I got home and managed to get all the flowers planted in the pots, and dug out a patch of grass/soil to create a garden.  When my husband got home that night, I was openly bragging about all the hard work I had done.  The hard work actually turned out to be yesterday.

Despite the insane heat, the four of us spent a good chunk of the morning and the late afternoon working in our yard.  We finished digging out the garden, added all the compost stuff, and planted all our veggies. We got rid of a bunch of ugly bushes beneath our dining room windows and in the process realized it would be the perfect place to throw in some more veggies, so why not have 2 gardens?  Only time will tell if this approach was a tad overambitious.

The kids were helpful with the planting and watering steps, but not so helpful with the digging.
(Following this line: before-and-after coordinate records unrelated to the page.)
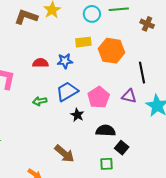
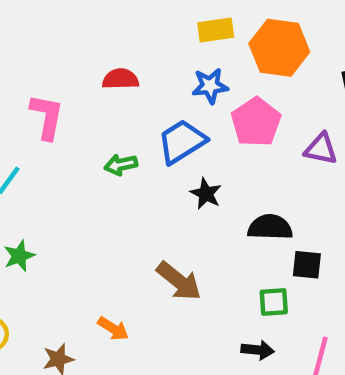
blue star: (65, 61) -> (210, 86), moved
pink pentagon: (99, 97) -> (256, 122), moved
black square: (122, 148) -> (307, 265), turned -32

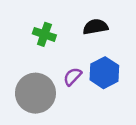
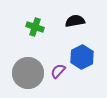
purple semicircle: (72, 77) -> (58, 71), moved

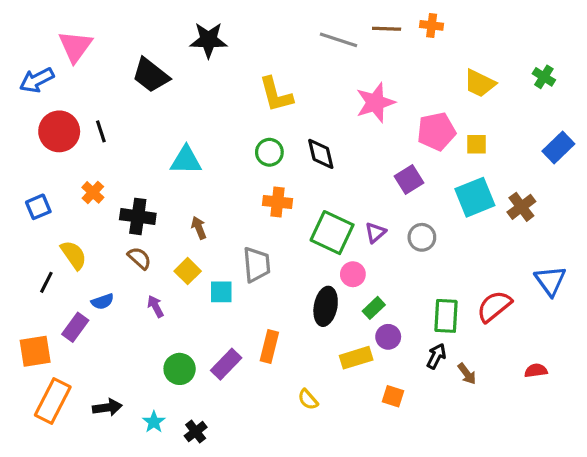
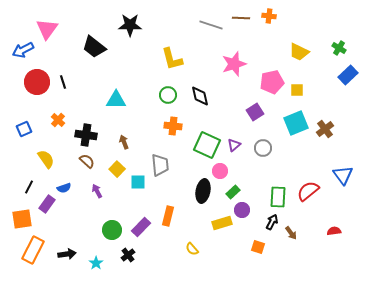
blue rectangle: (558, 147) -> (348, 75), moved
black line: (46, 282) -> (29, 187), moved
orange square: (393, 396) -> (258, 247), moved
black cross: (196, 432) -> (128, 255), moved

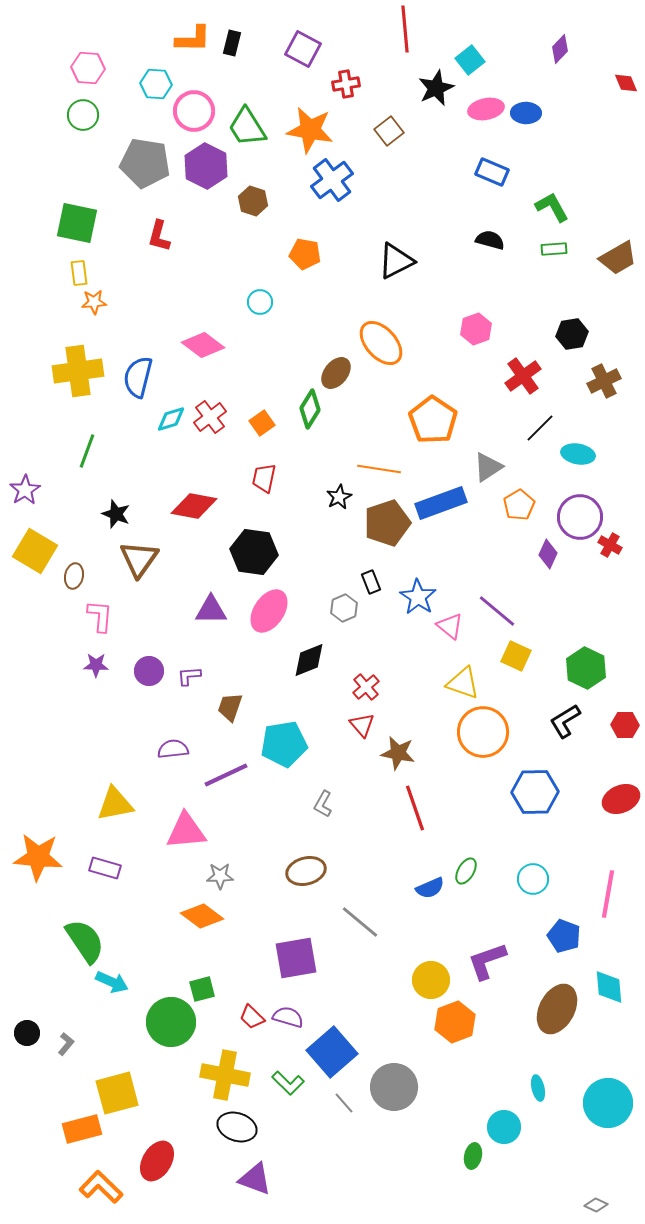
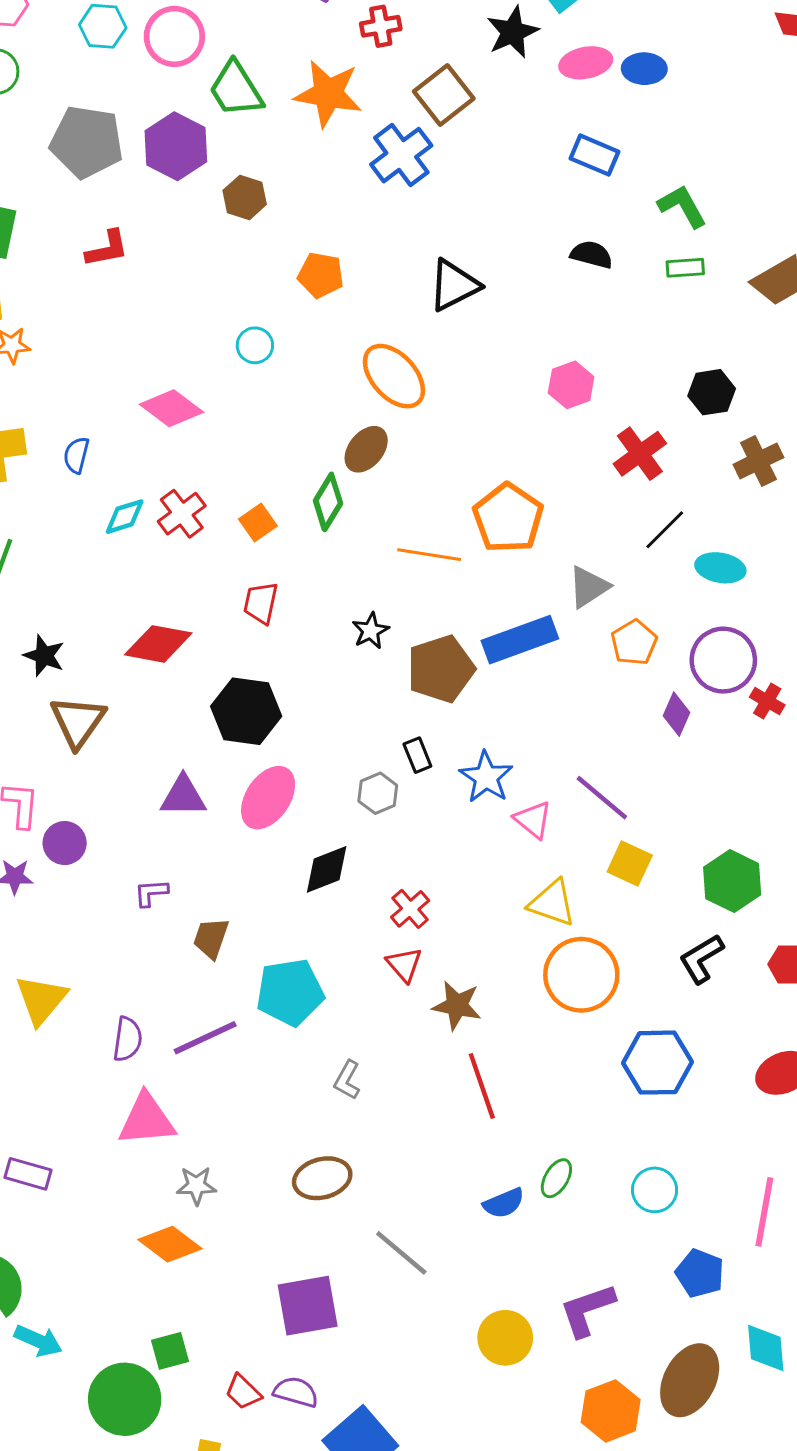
pink circle: (194, 111) -> (174, 36), moved
brown square: (389, 131) -> (444, 95), size x1.4
blue cross: (332, 180) -> (401, 155), moved
red L-shape: (159, 236) -> (107, 249), turned -116
orange ellipse: (381, 343) -> (394, 376), moved
blue semicircle: (138, 377) -> (76, 455), size x0.6
orange line: (379, 469) -> (429, 555), moved
purple circle: (149, 671) -> (65, 843), moved
purple semicircle: (173, 749) -> (128, 1039), moved, turned 104
yellow triangle: (115, 804) -> (41, 1000), moved, turned -39
orange hexagon: (455, 1022) -> (611, 1411), moved

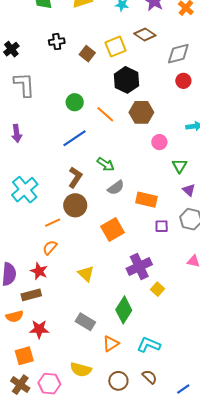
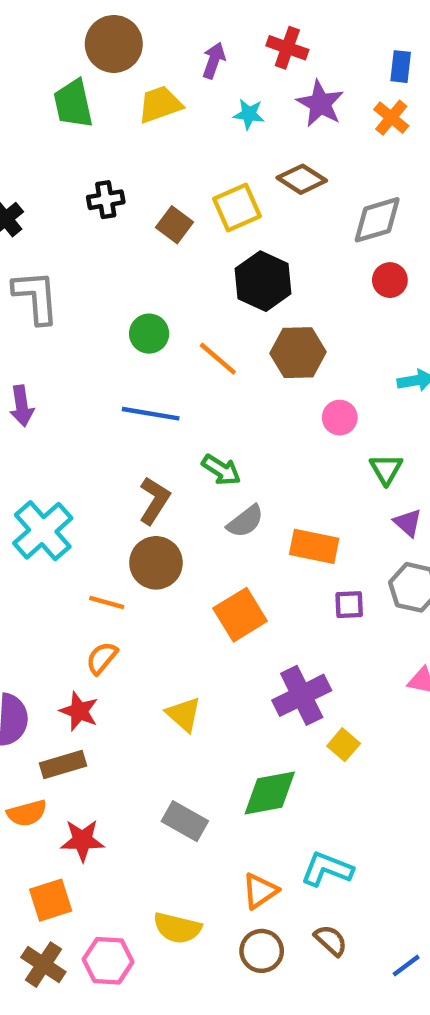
blue line: (74, 138) -> (151, 414), turned 45
orange line: (53, 223) -> (107, 602), turned 42
green diamond: (124, 310) -> (270, 793), turned 48
orange triangle: (111, 344) -> (260, 891), moved

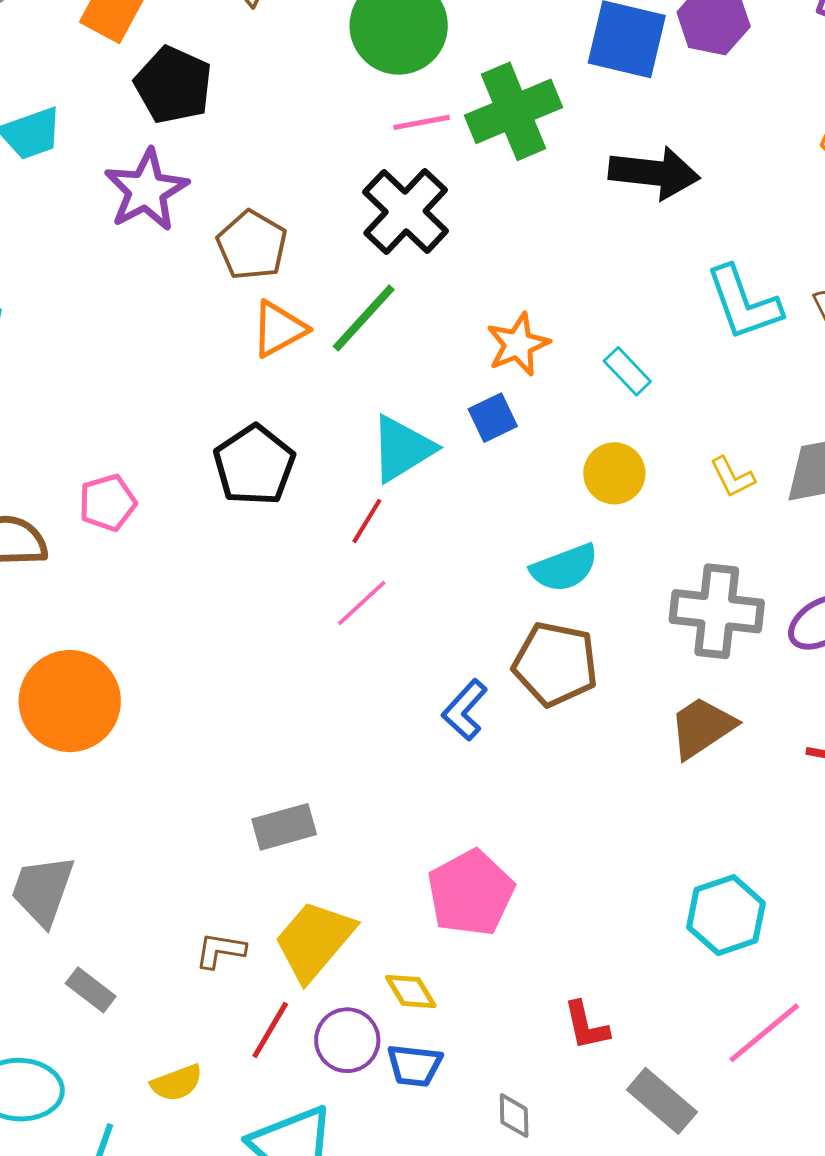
No surprises there.  They spent a majority of the time spraying each other silly with the garden hose (I realized we don't own a sprinkler!).

It felt good to work as a family and get so much done, together.  I am excited we now have a garden to love, and that the kids will be eating more veggies this summer, because they helped make them.  I'm also glad I got off my butt because having a family project will be good for all of us this summer.

Next step is to buy some more veggie plants for the second garden.  Perhaps eggplant and peppers?  I'll post some photos soon!   

A Helping Hand

I am all about getting my kids to help clean the house.  They love being involved and I love the idea that they are learning skills that will help our home operate smoothly over the years to come.

Last week my son decided to take on a cleaning mission, solo.  It was technically nap time, so his mission was supposed to be sleeping in his big boy bed.  Sadly he wasn't so interested in the whole nap time scene.  He was apparently more into the cleaning the bathroom scene.

I heard his little feet pitter patter over my head and realized he was in the wrong section of the house.  Whenever I hear the kids in our room I tend to intervene quickly.  I ran up the steps to find the little guy standing in the hallway saying, "water, water." 

He led me down the hall to our bathroom where I found that he had been cleaning the walls and floors with the toilet brush, using the toilet bowl water as his "cleaning" fluid.  I was pretty zonked out that day and had been hoping to get a few basic things done during "nap time."  Cleaning toilet water off the walls and floors of the master bathroom had not been on my agenda.

While trying to hold it together, I walked him to the sink, washed his hands, and then walked him to his room, where I changed his clothes.  I deposited him in bed, again, and called my husband to whine.  After I pulled it together and got over my pity party, I cleaned up the toilet water and disinfected everything.

I probably should have gotten him involved in the clean up but was not in a head space where I could turn the situation into a "teachable" moment. 

He never did take his nap, but I did learn to close our bathroom door at nap time.